### GIVEN REQUEST
Can you format the lines below as a Markdown table with a Row column for the row number and an Entry column for the line, skipping any blank lines? Leave the pictures out of the answer.

### INPUT FOR THIS TASK
* * *
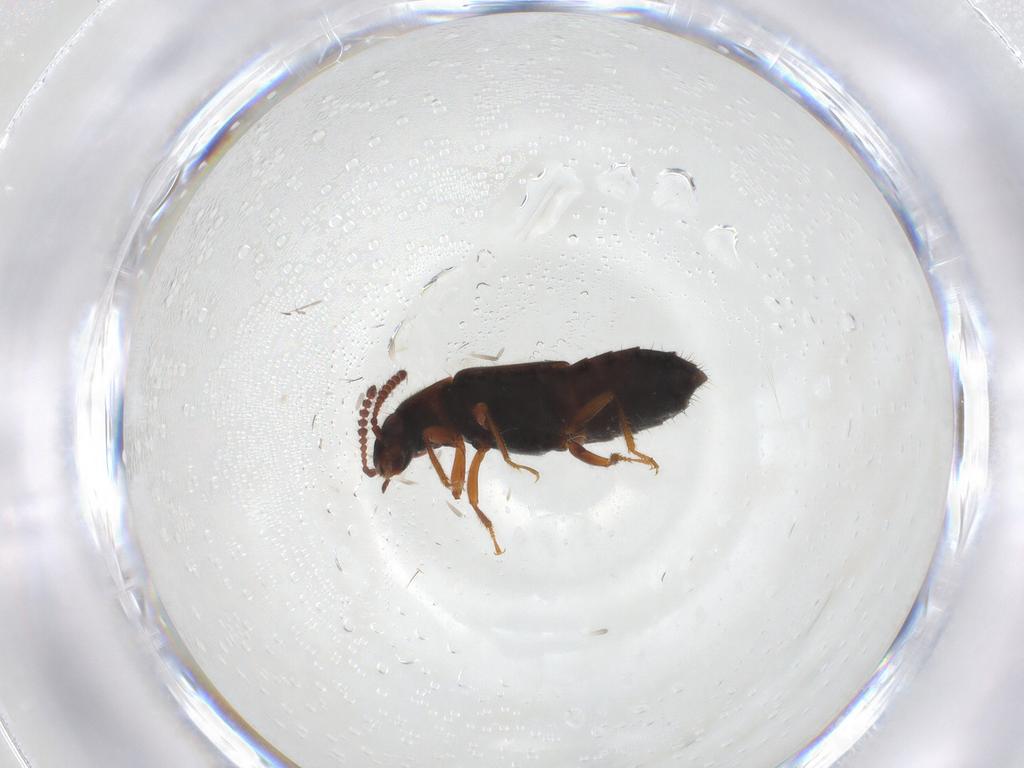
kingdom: Animalia
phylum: Arthropoda
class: Insecta
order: Coleoptera
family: Staphylinidae
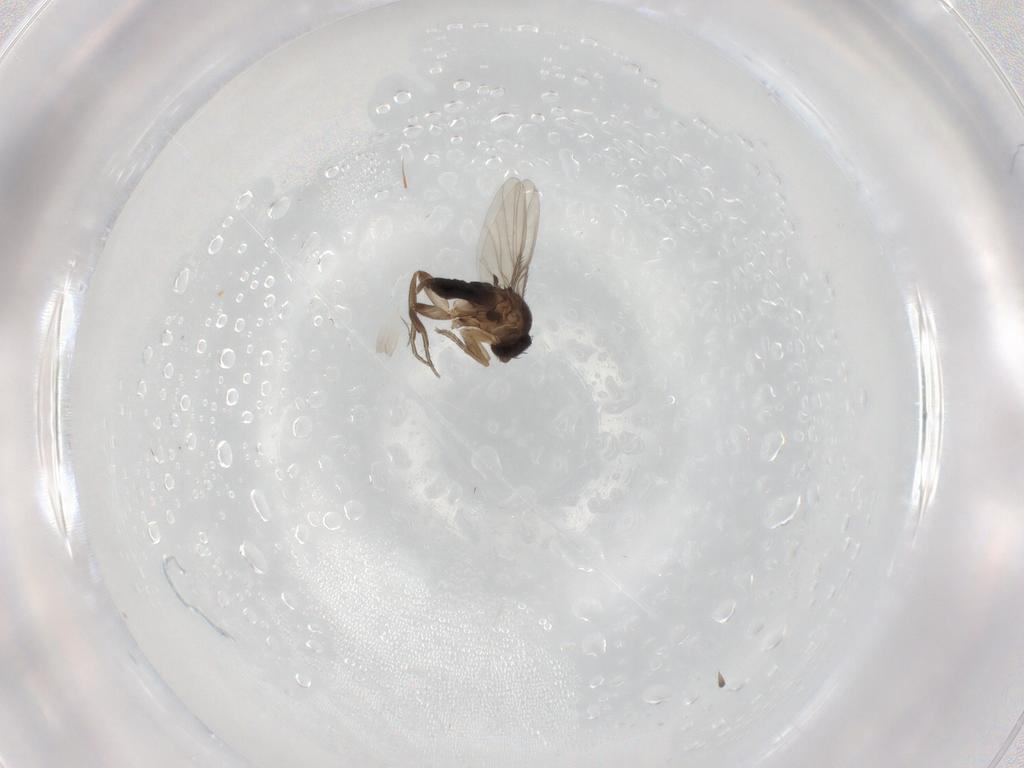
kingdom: Animalia
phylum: Arthropoda
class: Insecta
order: Diptera
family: Phoridae
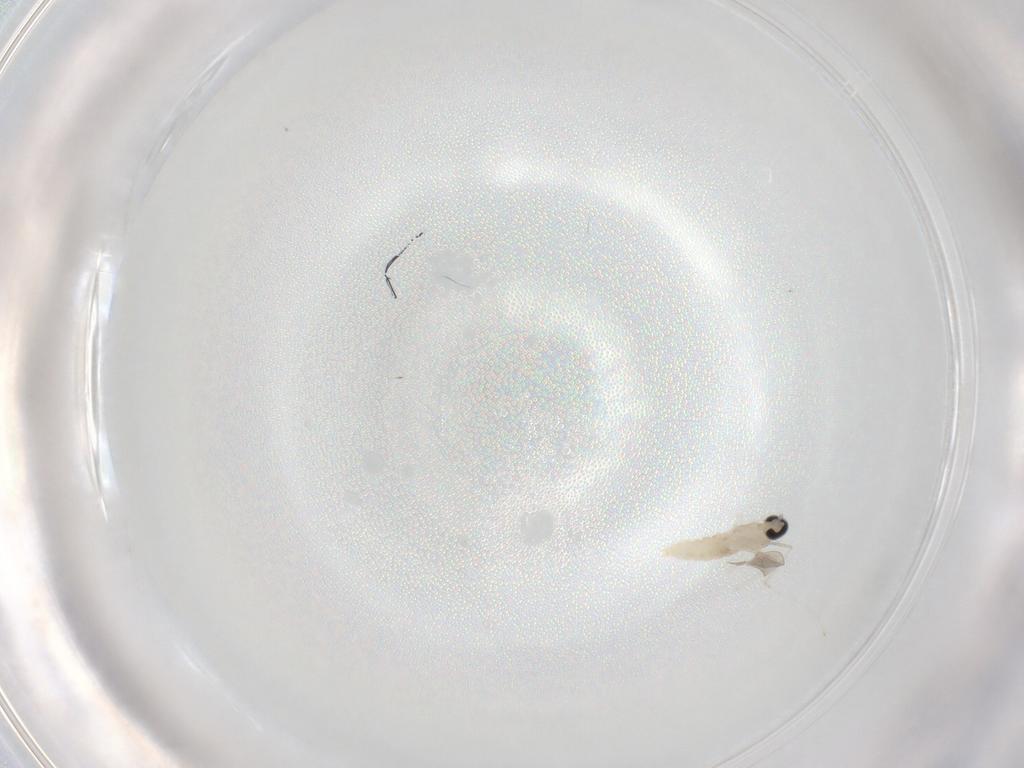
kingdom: Animalia
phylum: Arthropoda
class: Insecta
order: Diptera
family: Cecidomyiidae
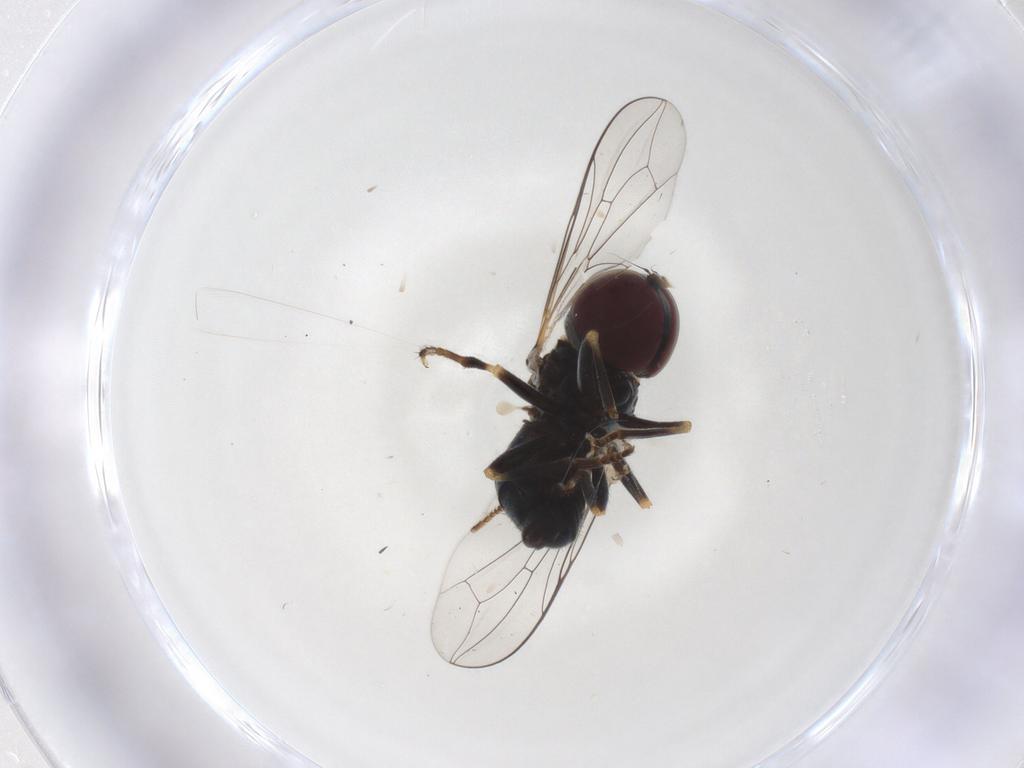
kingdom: Animalia
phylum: Arthropoda
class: Insecta
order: Diptera
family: Pipunculidae
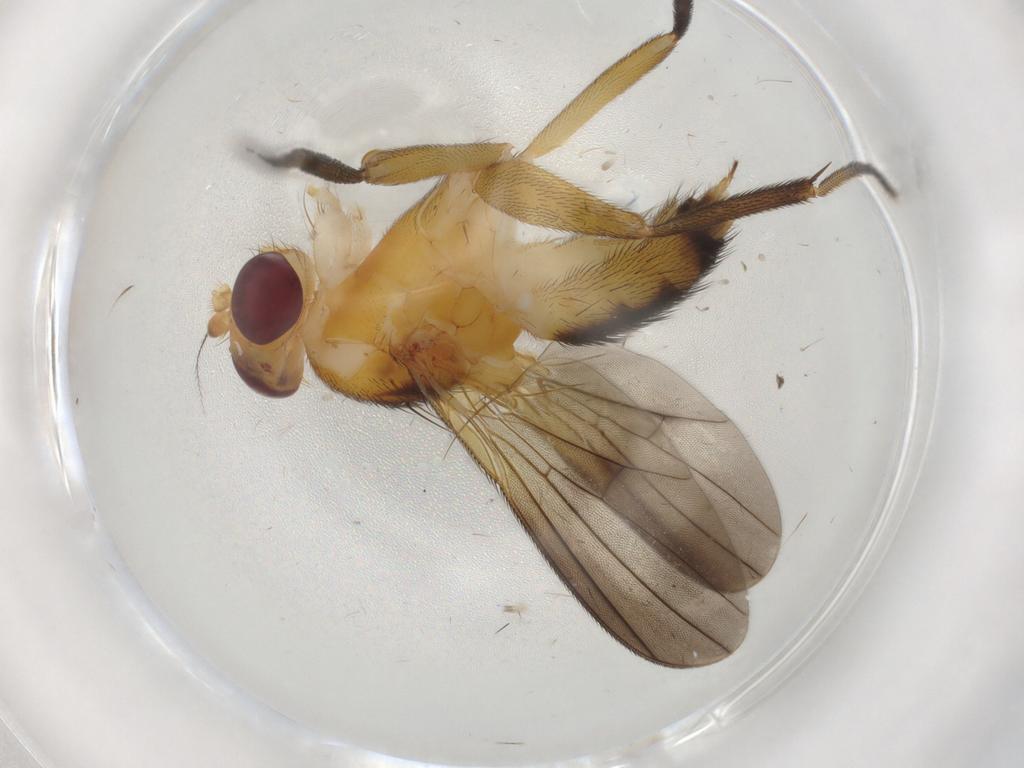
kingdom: Animalia
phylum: Arthropoda
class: Insecta
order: Diptera
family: Clusiidae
* * *
### OUTPUT FOR THIS TASK
| Row | Entry |
|---|---|
| 1 | kingdom: Animalia |
| 2 | phylum: Arthropoda |
| 3 | class: Insecta |
| 4 | order: Coleoptera |
| 5 | family: Staphylinidae |
| 6 | kingdom: Animalia |
| 7 | phylum: Arthropoda |
| 8 | class: Insecta |
| 9 | order: Diptera |
| 10 | family: Phoridae |
| 11 | kingdom: Animalia |
| 12 | phylum: Arthropoda |
| 13 | class: Insecta |
| 14 | order: Diptera |
| 15 | family: Cecidomyiidae |
| 16 | kingdom: Animalia |
| 17 | phylum: Arthropoda |
| 18 | class: Insecta |
| 19 | order: Diptera |
| 20 | family: Pipunculidae |
| 21 | kingdom: Animalia |
| 22 | phylum: Arthropoda |
| 23 | class: Insecta |
| 24 | order: Diptera |
| 25 | family: Clusiidae |